In the ideal scenario, I only want to do what only I can do. As soon as I can offload tasks in a way that will meet my standard of output, I’m shoveling all of it off of me that I can. It only means more time and ability for me to execute the thousands of other tasks in the queue. And of course if there’s something I enjoy doing then it doesn’t matter what I do on my off time, nor does it matter if someone else can do it better/faster/etc. But having to work on stuff I don’t enjoy because I enjoy the result isn’t the same thing.
AI comes from the same process that all art and all technology arise from: the emergent complexity of macro-level structures arising from natural selection. AI is just as much a product of humans existing as art is.
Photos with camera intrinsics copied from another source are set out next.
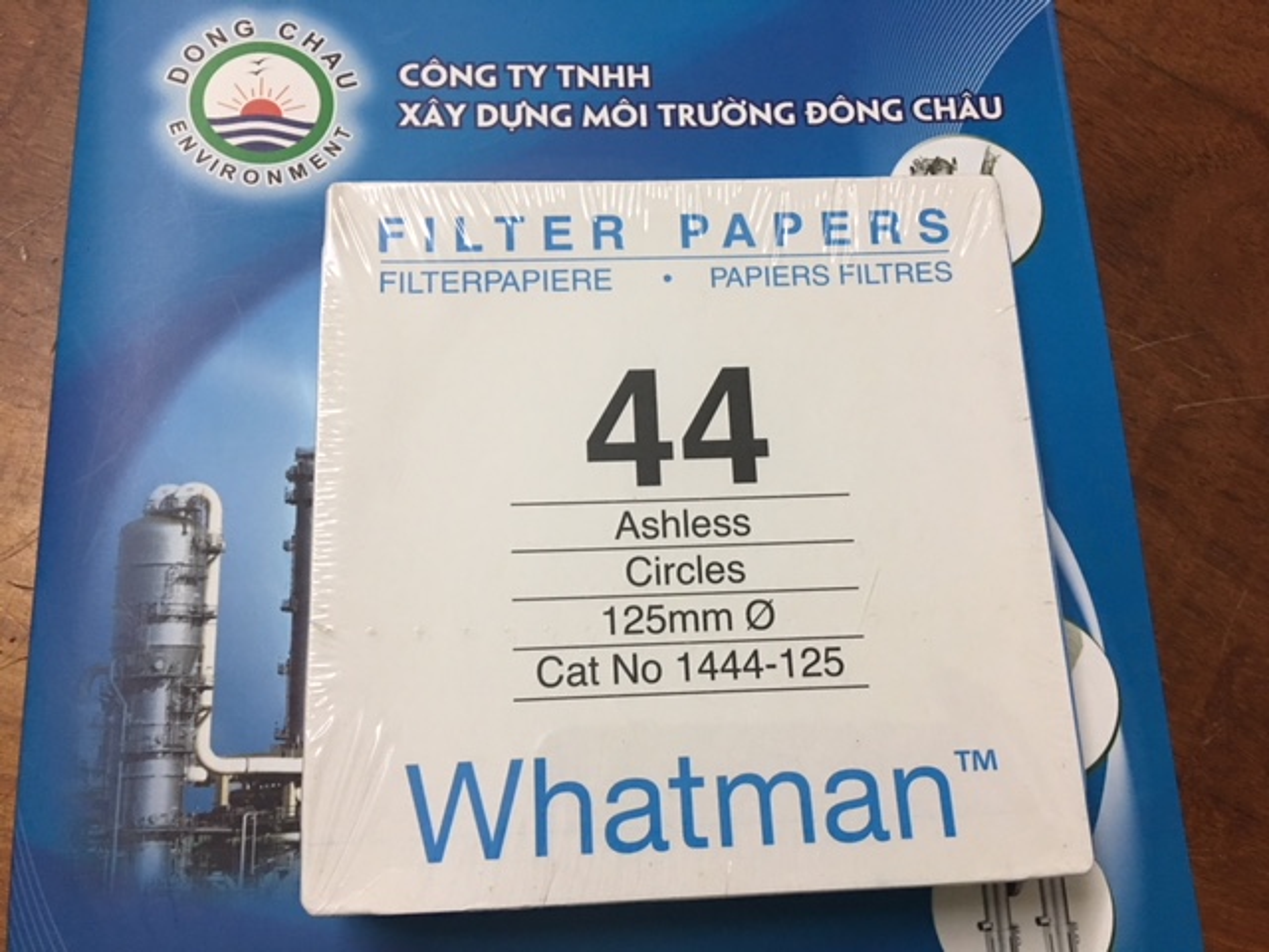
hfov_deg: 61.7
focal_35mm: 29
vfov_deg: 48.2
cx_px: 634
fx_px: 1063
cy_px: 476
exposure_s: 1/17
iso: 100
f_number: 2.2
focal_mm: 4.15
I remain confident that humans will never leave our solar system. Machines built by us will replace us and bring our meta-structures (things like ideas, emotions, art, etc…) with them into the universe.
We’re (generally) in a many-hundred-year long near-vertical line on the “increasing complexity” chart. This whole millennium is moving so fast that it’ll barely matter compared to what the world looks like when that line starts to plateau again.
1990 was a radically different world and state of being (for humans who have access to it) from 2010 and 2010 is already radically and terrifyingly different from 2023.
The copyright office says that a work must have significant human authorship to be copyrightable. It’s possible if a work has significant human authorship, but also computer authorship, that part of the work may be copyrightable, and some not.
If AI created works are not copyrightable, that means they are all in the public domain. If anyone makes or shares AI-generated content, you can pirate that shit all day long.